9. El ecumenismo, pues, debe conjugar la pasión por la verdad con la pasión por el amor. Está comprometido a unir al exclusivismo doctrinal con la inclusión fraterna. Esos son los dos polos del quehacer ecuménico que le protegen de desfiguraciones. El amor sin insistencia en la verdad será debilidad; redundará en sentimentalismo y caerá en la ficción. A su vez, la verdad sin amor será cruel e inhumana; suele provocar resistencias y hasta odio. En Jesús vemos ambas cosas: tanto la insistencia en la voluntad de Dios y su verdad, así como el amor que no deja al otro ni lo violenta o lo entrega a su destino.
10. El Nuevo Testamento ofrece bellos ejemplos del empeño por la unidad de la Iglesia, sin con ello suprimir la pluralidad.

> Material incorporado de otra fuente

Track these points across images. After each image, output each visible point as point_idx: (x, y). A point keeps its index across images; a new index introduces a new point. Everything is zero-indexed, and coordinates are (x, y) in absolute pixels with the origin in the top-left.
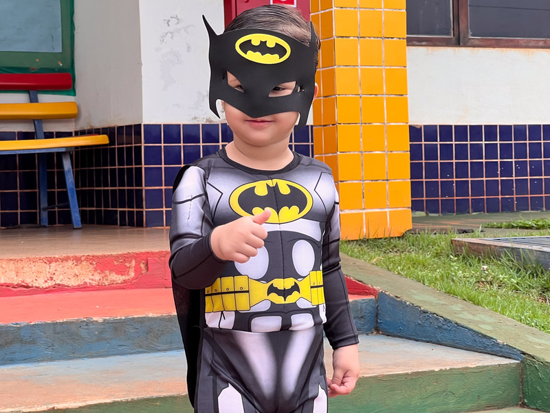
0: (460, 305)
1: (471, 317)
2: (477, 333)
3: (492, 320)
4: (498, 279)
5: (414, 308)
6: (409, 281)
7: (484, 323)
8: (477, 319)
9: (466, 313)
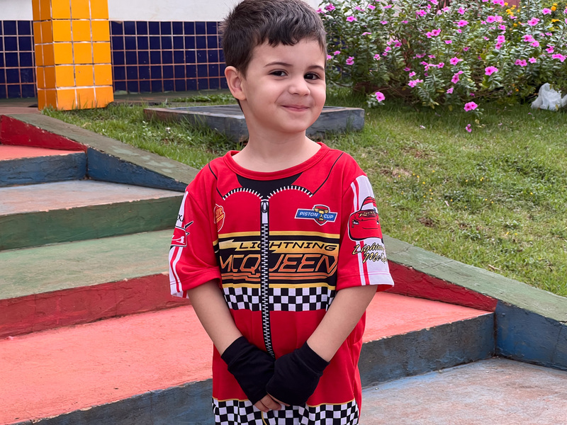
0: (149, 156)
1: (157, 164)
2: (161, 175)
3: (172, 166)
4: (178, 137)
5: (115, 159)
6: (111, 140)
7: (166, 168)
8: (161, 165)
9: (153, 161)
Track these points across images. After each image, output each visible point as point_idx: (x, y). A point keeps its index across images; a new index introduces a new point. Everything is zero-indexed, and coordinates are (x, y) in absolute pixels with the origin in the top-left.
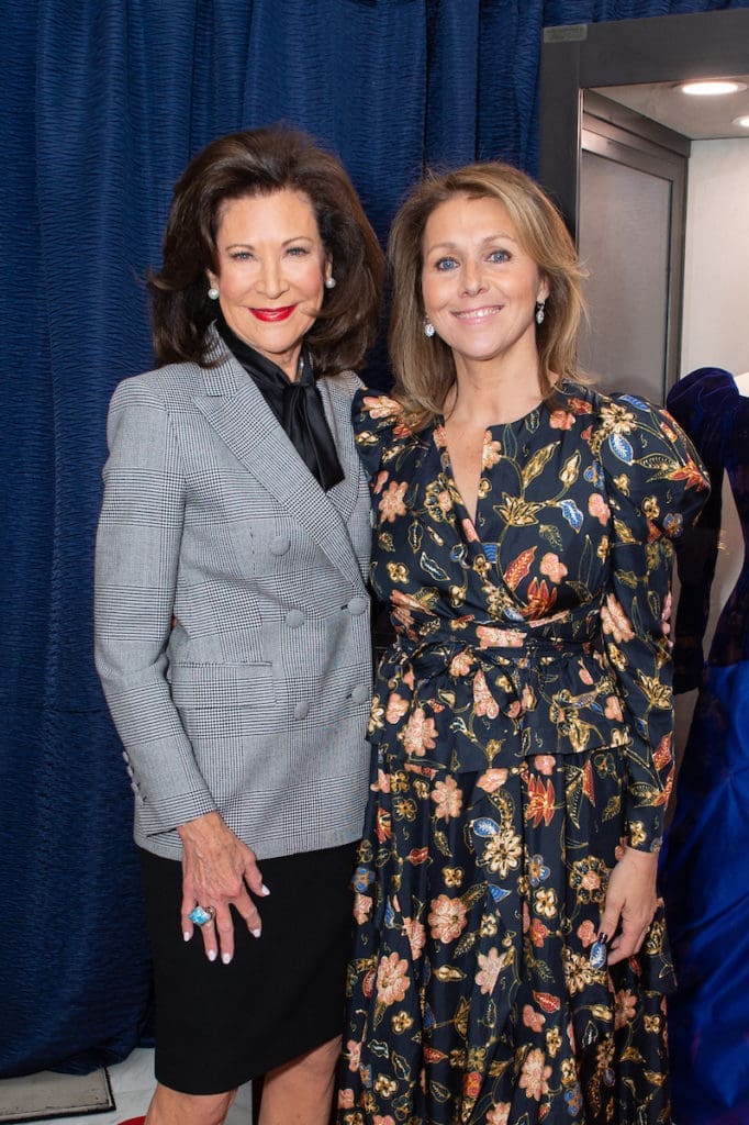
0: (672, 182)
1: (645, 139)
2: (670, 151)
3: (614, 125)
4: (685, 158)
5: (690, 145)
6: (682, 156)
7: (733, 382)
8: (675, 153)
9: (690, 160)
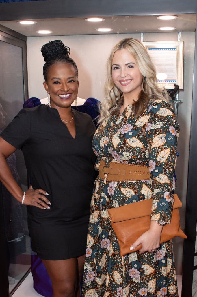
0: (22, 48)
1: (13, 36)
2: (21, 39)
3: (4, 32)
4: (25, 41)
5: (26, 38)
6: (24, 41)
7: (40, 101)
8: (22, 40)
9: (27, 42)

Hemos de recordar el así llamado Concilio de los Apóstoles (Hch 15; Gl 2). Tuvo como tema la unidad de la Iglesia, formada por judeocristianos, observantes de la ley judía, y los cristianos gentiles, no observadores de la “torá”. En esa ocasión se encuentran, de un lado, Pablo y Barnabé, y, del otro, las “columnas” de la comunidad de Jerusalén, Pedro, Juan y Santiago (hermano de Jesús). El cónclave tuvo el mérito de haber impedido el surgimiento de dos Iglesias cristianas, una judaica y otra gentil. Habría sido un cisma “mortal” para la cristiandad, confinando a Pedro y a los demás integrantes del grupo de los doce apóstoles a una facción cristiana del judaísmo y, a la vez, privando a la misión entre los gentíos de su raíz histórica en Jesús de Nazaret. La manutención del “sola gratia” (solamente por gracia) ha sido decisiva. Es Cristo quien salva, y solamente Él. Esto no prohíbe observar tradiciones culturales, pero ellas ya no poseen fuerza salvadora. En lo sucesivo no habría necesidad de cumplir la ley judaica como premisa para abrazar la fe en Cristo.

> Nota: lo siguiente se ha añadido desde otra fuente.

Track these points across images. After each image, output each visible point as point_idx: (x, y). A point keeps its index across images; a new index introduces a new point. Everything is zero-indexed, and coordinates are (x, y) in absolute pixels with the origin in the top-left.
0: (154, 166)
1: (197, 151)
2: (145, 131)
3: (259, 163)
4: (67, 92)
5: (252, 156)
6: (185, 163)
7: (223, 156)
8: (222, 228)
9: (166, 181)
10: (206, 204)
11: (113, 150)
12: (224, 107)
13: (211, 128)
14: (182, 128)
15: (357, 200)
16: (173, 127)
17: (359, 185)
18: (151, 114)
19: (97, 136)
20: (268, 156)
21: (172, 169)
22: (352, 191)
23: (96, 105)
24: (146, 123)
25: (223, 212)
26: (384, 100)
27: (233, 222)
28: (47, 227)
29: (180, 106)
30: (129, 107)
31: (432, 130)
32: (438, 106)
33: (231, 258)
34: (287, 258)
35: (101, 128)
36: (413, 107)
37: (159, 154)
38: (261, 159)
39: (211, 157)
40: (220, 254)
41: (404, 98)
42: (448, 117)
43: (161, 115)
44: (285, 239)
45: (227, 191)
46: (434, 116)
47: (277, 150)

11. Otro ejemplo del esfuerzo por la unidad es el proyecto de la ofrenda que el apóstol Pablo levanta en las comunidades cristianas gentiles en favor de los judeocristianos en Jerusalén (cf. 2 Co 8-9). Esta ofrenda, a la verdad, era una determinación del Concilio de los Apóstoles (Gl 2.10), pero el apóstol demuestra un particular compromiso en esa causa. Ella simboliza la deuda de los cristianos gentiles en relación con los judeocristianos, pues es de ellos que partió el evangelio para todo el mundo. No hay como contestar que la “salvación proviene de los judíos”, como se lee en el evangelio de Juan (4.22). En consecuencia, existe un vínculo entre todos los cristianos, vengan ellos de afuera o vengan de adentro. La Iglesia de Cristo es una sola, compuesta de muchas naciones. Sus miembros viven todos de la gracia de Dios, no de lo que heredaron o de lo que producen. La justificación por la gracia y por la fe es el más poderoso factor ecuménico.

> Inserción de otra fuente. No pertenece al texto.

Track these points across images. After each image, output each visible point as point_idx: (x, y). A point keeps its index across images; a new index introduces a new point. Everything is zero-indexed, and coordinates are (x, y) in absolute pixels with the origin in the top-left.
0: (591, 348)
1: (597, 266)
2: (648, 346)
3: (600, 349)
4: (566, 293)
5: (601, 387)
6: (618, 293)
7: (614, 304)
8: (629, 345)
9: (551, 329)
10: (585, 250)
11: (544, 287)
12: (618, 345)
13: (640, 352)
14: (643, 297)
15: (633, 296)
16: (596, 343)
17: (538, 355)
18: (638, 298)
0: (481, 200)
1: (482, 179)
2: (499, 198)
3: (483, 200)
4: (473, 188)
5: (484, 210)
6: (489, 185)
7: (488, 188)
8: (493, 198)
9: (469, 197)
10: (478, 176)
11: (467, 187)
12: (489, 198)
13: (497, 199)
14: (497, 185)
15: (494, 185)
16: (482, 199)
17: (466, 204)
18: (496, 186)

12. El ecumenismo necesita del consenso en la fe y en la práctica. Así mismo, y esto también está evidenciado en el NT, tal consenso será “diferenciado”. No será uniforme. Deja espacio para las articulaciones propias y para la diversidad que es característica de los dones del Espíritu Santo. Este es un tema que será retomado más adelante.